About this task:
Answer these questions using the breach flashcards below:
1. When performance of a duty under a contract is due, what is any nonperformance?
2. If a breach constitutes a material failure of performance, what happens to the non-breaching party?
3. What is the fourth factor listed under "Factors to be Considered for Breach"?

Breach Flashcards
(34 cards)
Breach Gen Rule:
When performance of a duty under a contract is due, then
When performance of a duty under a contract is due, any nonperformance is breach.
If a breach constitutes a material failure of performance, then _________.
If a breach constitutes a material failure of performance, then the non-breaching party is discharged from all liability under the contract.
A material breach is _______.
Material breach is
- one that goes to the very substance/root/essence of the contract AND
- is so substantial as to justify an injured party’s regarding the whole transaction as at an end
Factors to be Considered for Breach
(§ 241)
(1) Extent of Lost Performance: the extent to which the injured party will be deprived of the benefit which he reasonably expected
(2) $$$ : the extent to which the injured party can be adequately compensated for that part of the benefit for which he will be deprived (Bowen: the purpose of the contract was employment…can’t really compensate with money)
(3) Forfeiture : the extent to which the party failing to perform will suffer forfeiture (how much is breaching party gonna lose if we cancel the contract?)
(4) Likelihood of Cure : the likelihood the party failing to perform will cure his failure, if the contract is not cancelled.

(Saved entries)

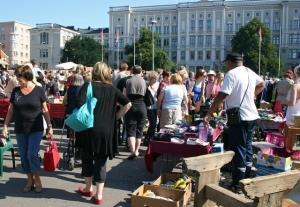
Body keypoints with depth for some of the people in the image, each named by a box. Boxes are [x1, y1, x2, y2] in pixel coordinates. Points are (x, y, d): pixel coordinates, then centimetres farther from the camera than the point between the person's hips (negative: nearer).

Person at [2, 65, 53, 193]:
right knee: (23, 156, 8)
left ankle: (37, 179, 12)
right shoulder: (15, 91, 2)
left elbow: (45, 110, -1)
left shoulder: (38, 90, -6)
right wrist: (5, 126, 3)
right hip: (20, 130, 4)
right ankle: (30, 180, 23)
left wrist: (49, 126, -3)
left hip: (35, 129, -3)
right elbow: (10, 110, 8)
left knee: (32, 154, -8)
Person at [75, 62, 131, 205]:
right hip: (107, 130, 2)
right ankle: (99, 195, 12)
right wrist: (116, 117, 7)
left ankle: (88, 188, 33)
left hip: (89, 128, -1)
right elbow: (128, 104, 1)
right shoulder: (112, 89, 4)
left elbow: (80, 104, -18)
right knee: (101, 162, 9)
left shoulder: (87, 86, -4)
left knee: (87, 159, 18)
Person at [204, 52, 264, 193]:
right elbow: (261, 85, 29)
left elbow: (221, 96, -22)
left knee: (238, 151, -2)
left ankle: (237, 185, 6)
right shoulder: (250, 72, 10)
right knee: (247, 147, 18)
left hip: (239, 118, -8)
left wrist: (209, 114, -18)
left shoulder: (231, 74, -15)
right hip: (252, 116, 8)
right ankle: (246, 180, 30)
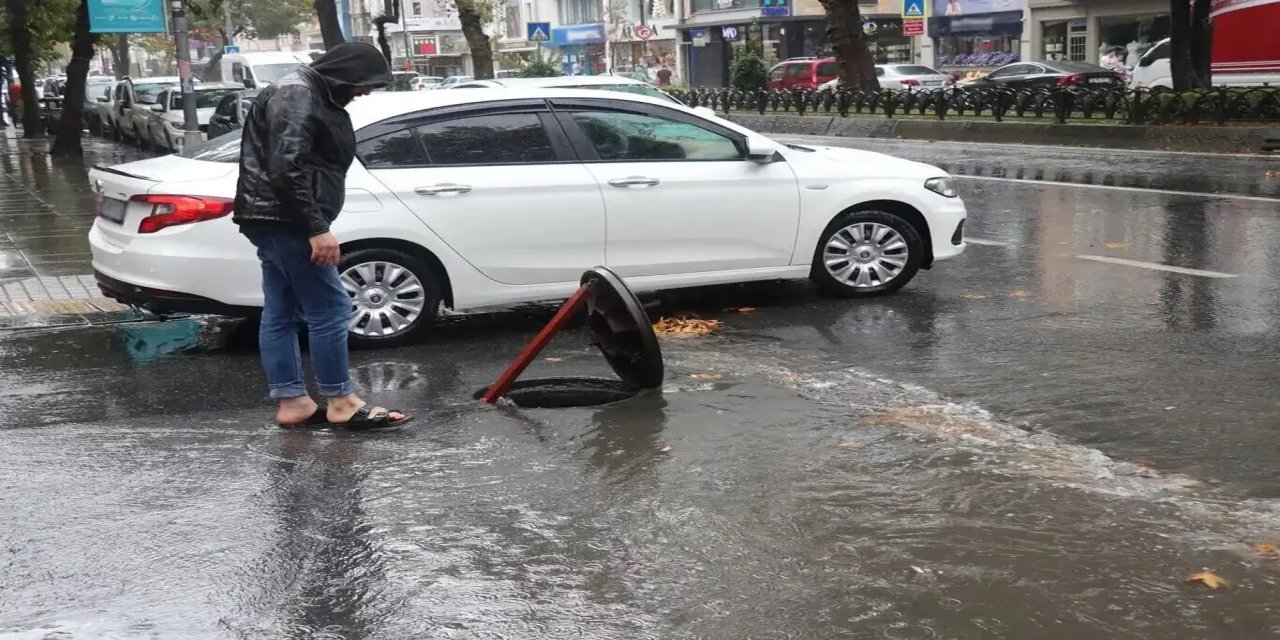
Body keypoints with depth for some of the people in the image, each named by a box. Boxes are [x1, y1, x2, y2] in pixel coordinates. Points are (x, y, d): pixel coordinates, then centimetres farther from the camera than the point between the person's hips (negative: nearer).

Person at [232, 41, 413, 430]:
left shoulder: (311, 95, 19)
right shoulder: (296, 97, -15)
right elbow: (285, 170, -24)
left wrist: (313, 226, 24)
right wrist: (317, 228, -25)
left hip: (275, 221, 11)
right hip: (284, 221, -11)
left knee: (281, 314, 10)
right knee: (329, 309, -8)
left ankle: (291, 402, 14)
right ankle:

Written response:
1. It is breach.
2. The non-breaching party is discharged from all liability under the contract.
3. Likelihood of Cure: the likelihood that the party failing to perform will cure its failure if the contract is not cancelled.